Consider setting your Linux servers to reboot on kernel problems

January 23, 2019

As I sort of mentioned when I wrote about things you can do to make your Linux servers reboot on kernel problems, the Linux kernel normally doesn't reboot if it hits kernel problems. Problems like OOPSes and RCU stalls generally kill some processes and try to continue on; more serious issues cause panics, which freeze the machine entirely.

If your goal is to debug kernel problems, this is great because it preserves as much of the evidence as possible (although you probably also want things like a serial console or at least netconsole, to capture those kernel crash messages). If your goal is to have your servers running, it is perhaps not as attractive; you may quite reasonably care more about returning them to service as soon as possible than trying to collect evidence for a bug report to your distribution.

(Even if you do care about collecting information for a bug report, there are probably better ways than letting the machine sit there. Future kernels will have a kernel sysctl called panic_print to let you dump out as much information in the initial report as possible, which you can preserve through your console server system, and in general there is Kdump (also). In theory netconsole might also let you capture the initial messages, but I don't trust it half as much as I do a serial console.)

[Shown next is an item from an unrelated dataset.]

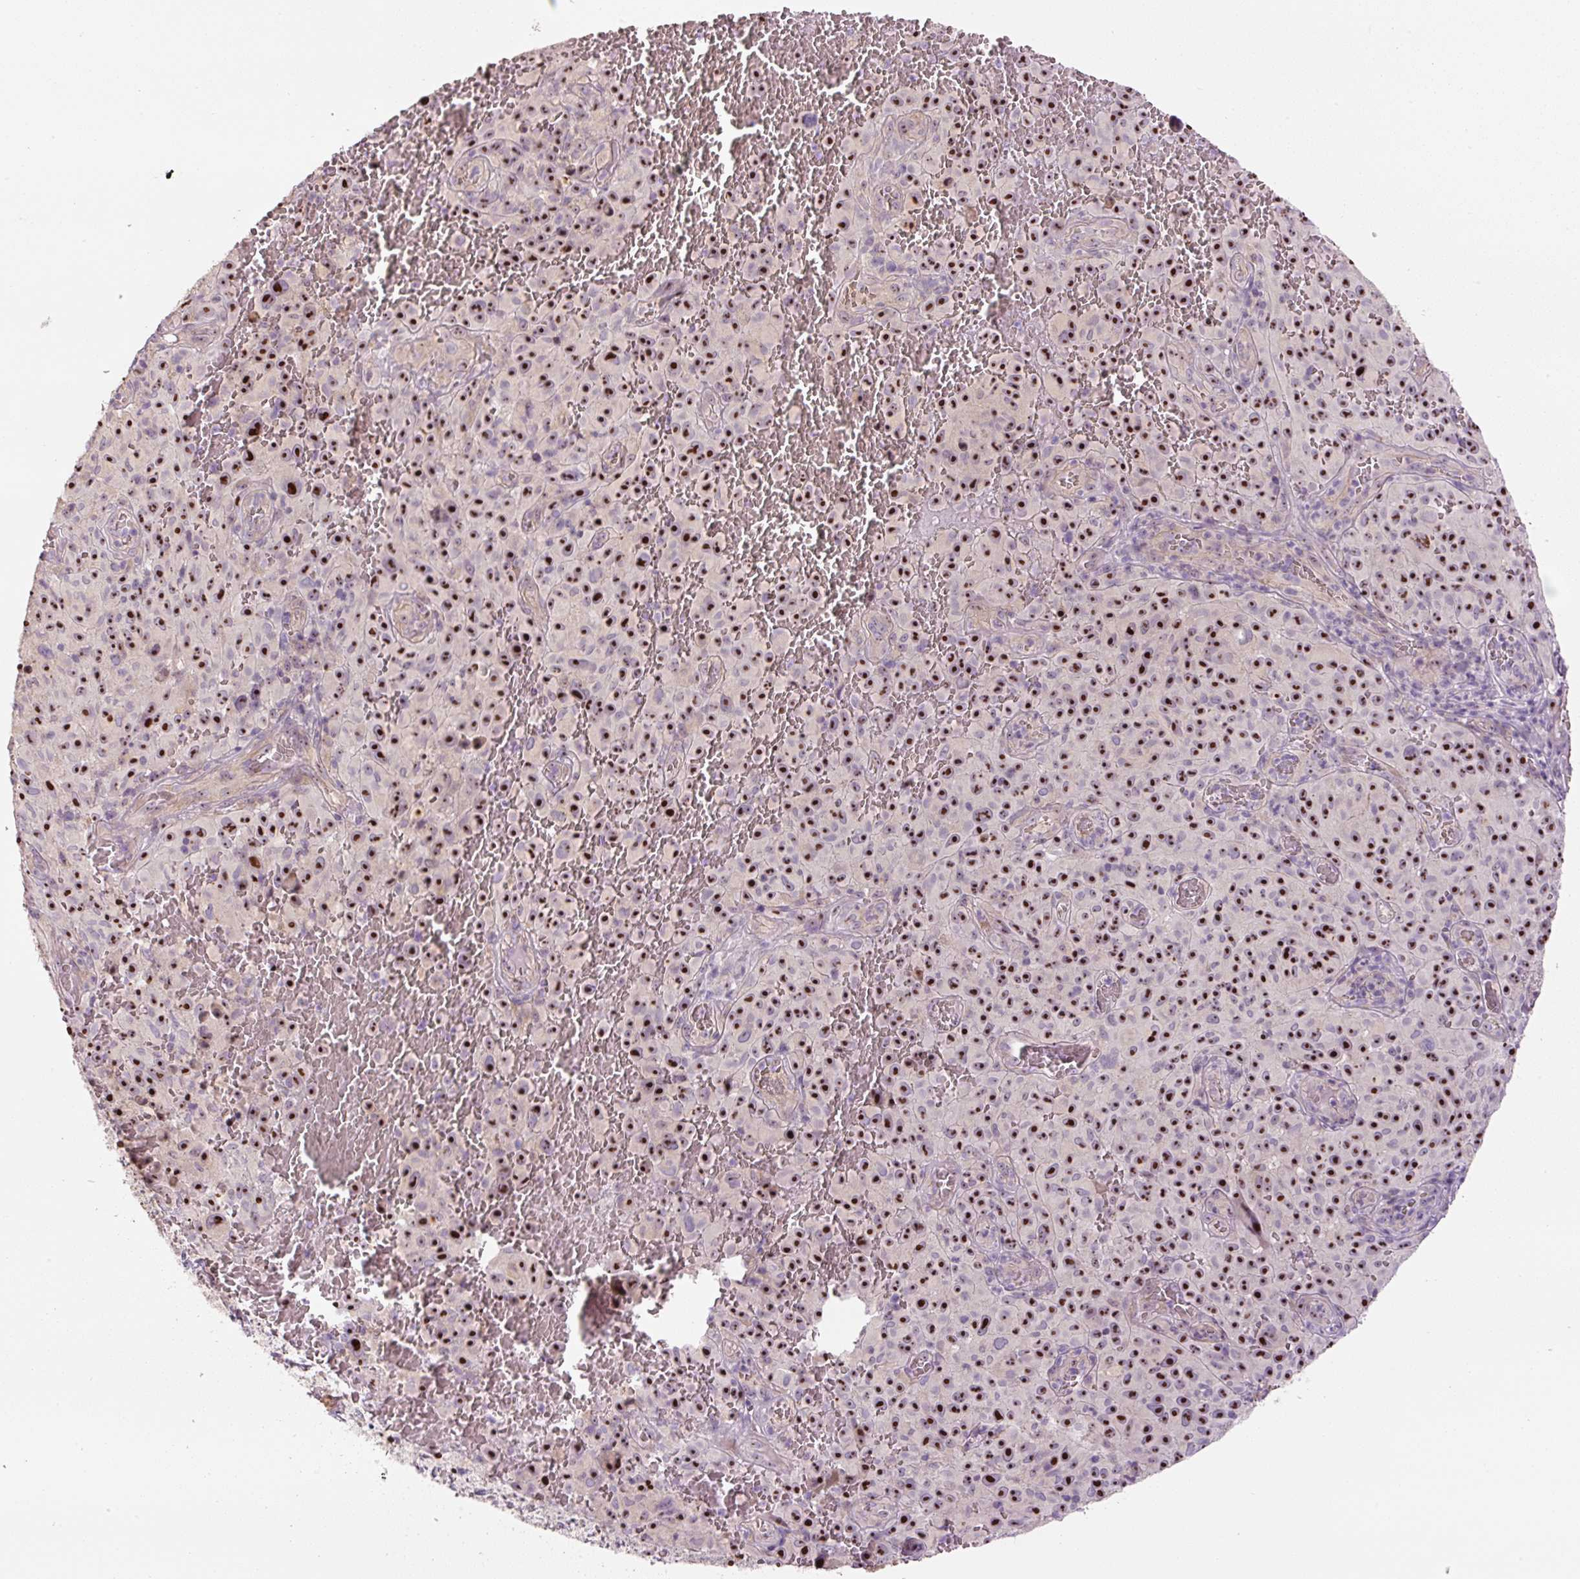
{"staining": {"intensity": "strong", "quantity": ">75%", "location": "nuclear"}, "tissue": "melanoma", "cell_type": "Tumor cells", "image_type": "cancer", "snomed": [{"axis": "morphology", "description": "Malignant melanoma, NOS"}, {"axis": "topography", "description": "Skin"}], "caption": "Tumor cells demonstrate strong nuclear positivity in about >75% of cells in melanoma.", "gene": "TMEM151B", "patient": {"sex": "female", "age": 82}}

My view is that most people today are in the second situation, where there's very little you're going to do with a crashed server except reboot or power cycle it to get it back into service. If this is so, you might as well cut out the manual work by configuring your servers to reboot on kernel problems, at least as their initial default settings. You do want to wait just a little bit after an OOPS to reboot, in the hopes that maybe the kernel OOPS message will be successfully written to disk or transmitted off to your central syslog server, but that's it; after at most 60 seconds or so, you should reboot.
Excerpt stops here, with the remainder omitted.